Your comments about entrained gas and offsets are interesting; all-in-all, I don't believe it is quite time to write-off EC sensors, as some of the marketing guys would have everyone think!
However, I am aware this is now getting rather 'off thread', so I'll leave it there
"if someone is experiencing pressure fluctuations high enough to damage membranes then things like pump start-up, valve opening sequences, etc. should be part of the solution, not simply a change of DO2 instrument, as I have seen done." Agree totally, but with the best will in the world, due to vessel sizes, piperuns etc, it is not always to eliminate them completely - worst case is drawing a slight vacuum.
I have not come across the stray light problem - any particular source ?
Dick - worst case I ever saw was pressure spikes capable of punching an EC membrane through the support ring holes, even with the sensor fitted with a protection cap
Regarding optical degradation due to stray light - any light source that has an emission near the wavelength of the excitation LED will cause fluorescence and, ultimately, shorted the life of the spot. The sort of thing that comes to mind is inline sight-glasses, especially where they are illuminated.
NB. This refers primarily to inline installations rather than portable meters.
Thanks very much for the info about the stray light. We are likely to be buying some more optical units to fit into new kit, so I can make sure the sensors are away from the sightglasses - especially as they will be illuminated (on demand, short fixed time only)

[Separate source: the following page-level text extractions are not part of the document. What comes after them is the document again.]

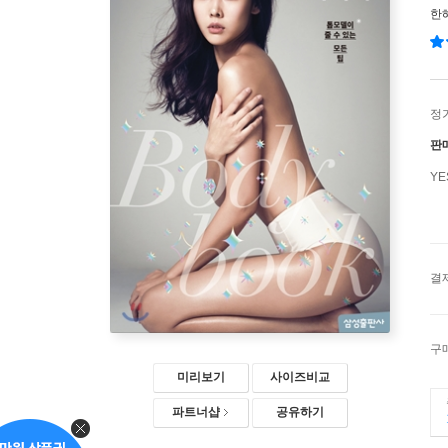
한
정
판
Y
결
구
미리보기
사이즈비교
파트너샵
공유하기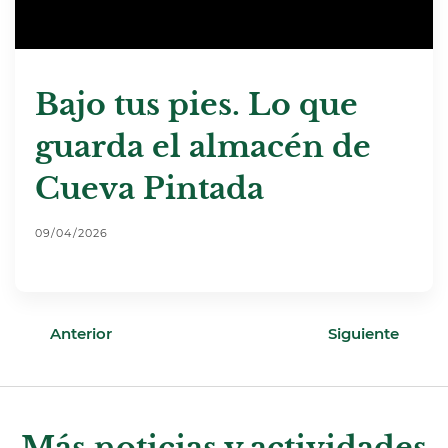
Bajo tus pies. Lo que
guarda el almacén de
Cueva Pintada
09/04/2026
Anterior
Siguiente
Más noticias y actividades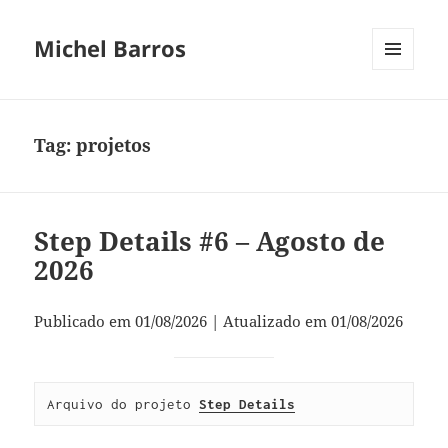
Michel Barros
MENU
E
WIDGETS
Tag:
projetos
Step Details #6 – Agosto de
2026
Publicado em 01/08/2026 | Atualizado em 01/08/2026
Arquivo do projeto 
Step Details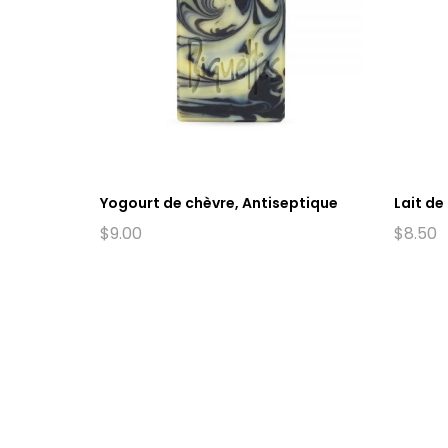
Yogourt de chèvre, Antiseptique
Lait de
$
9.00
$
8.50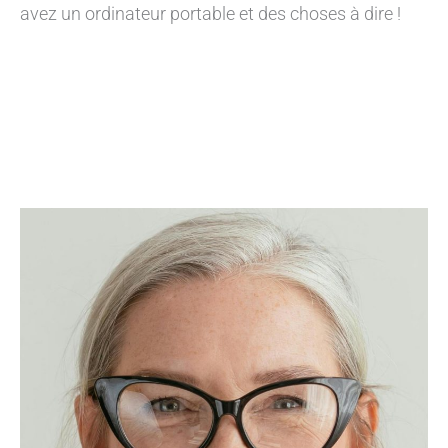
avez un ordinateur portable et des choses à dire !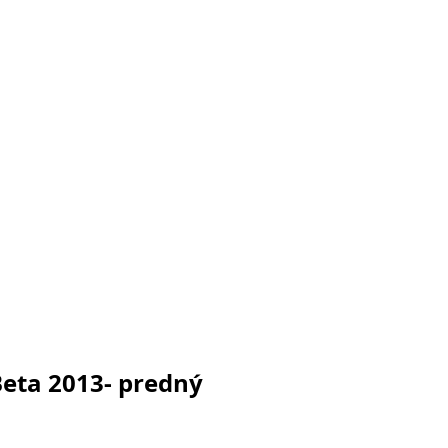
eta 2013- predný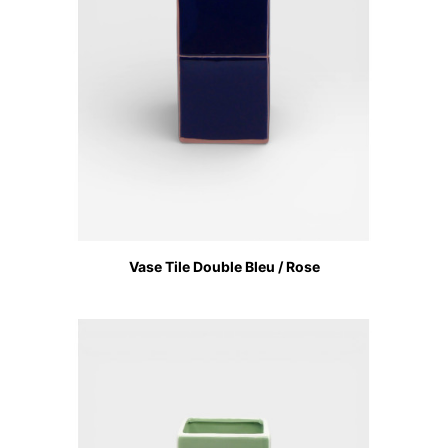
Vase Tile Double Bleu / Rose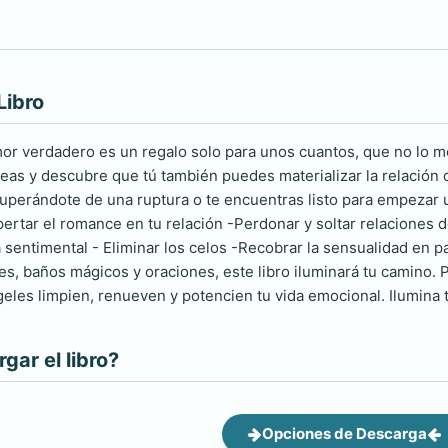
Libro
or verdadero es un regalo solo para unos cuantos, que no lo 
deas y descubre que tú también puedes materializar la relación 
cuperándote de una ruptura o te encuentras listo para empezar u
ertar el romance en tu relación -Perdonar y soltar relaciones
sentimental - Eliminar los celos -Recobrar la sensualidad en pa
les, baños mágicos y oraciones, este libro iluminará tu camino. P
eles limpien, renueven y potencien tu vida emocional. Ilumina t
ar el libro?
Opciones de Descarga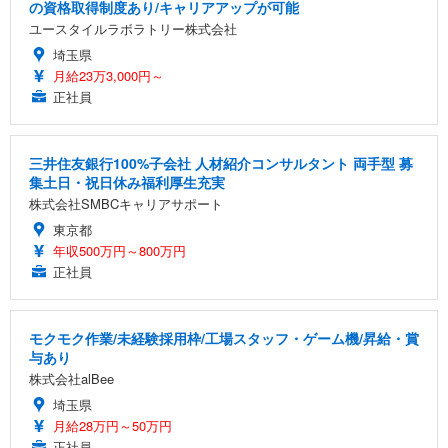
の資格取得制度あり/キャリアアップが可能
ユースタイルラボラトリー株式会社
埼玉県
月給23万3,000円～
正社員
三井住友銀行100%子会社 人材紹介コンサルタント 両手型 募
集土日・祝日休み福利厚生充実
株式会社SMBCキャリアサポート
東京都
年収500万円～800万円
正社員
モクモク作業/未経験採用枠/工場スタッフ・ゲーム機/昇給・賞
与あり
株式会社alBee
埼玉県
月給28万円～50万円
正社員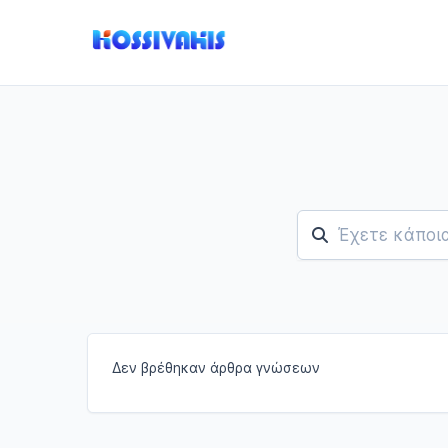
Δεν βρέθηκαν άρθρα γνώσεων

Does stray light affect the accuracy of measurement as well, by "overloading" the sensor, or is it simply accelerated wear ? Oh, and which of the suppliers have let this little gem loose ? Thanks again
Dick - I would suspect that it's not been considered by the manufacturers...or if it has, they're not saying!
However it would seem logical that a constant light source would cause some degradation but possibly a lesser effect on accuracy as the background fluorescence would be relatively stable (although that, in itself, may result in an offset - all depends on exactly how the sensor is designed to detect); an occasional light, eg. illuminated sightglass, would be more likely to give fluctuating results.
LDO sensors use ruthenium complexes impregregnated into the dots. As KWLSD has stated the probe works by exciting the complexes with pulses of blue light from an LED and the ruthenium complexes emit red light for detection. If the spots are subject to stray light i.e. via sightglasses etc excitation can take place. If the spot is consistently exposed degradation is bound to occur as this excitation is due to the presence of light of the correct wavelength and has nothing to do with the presence of oxygen. Ultimately these spots do require protection from high temperatures, caustic and high oxygen levels or degradation will take place.
Some interesting points here, thanks!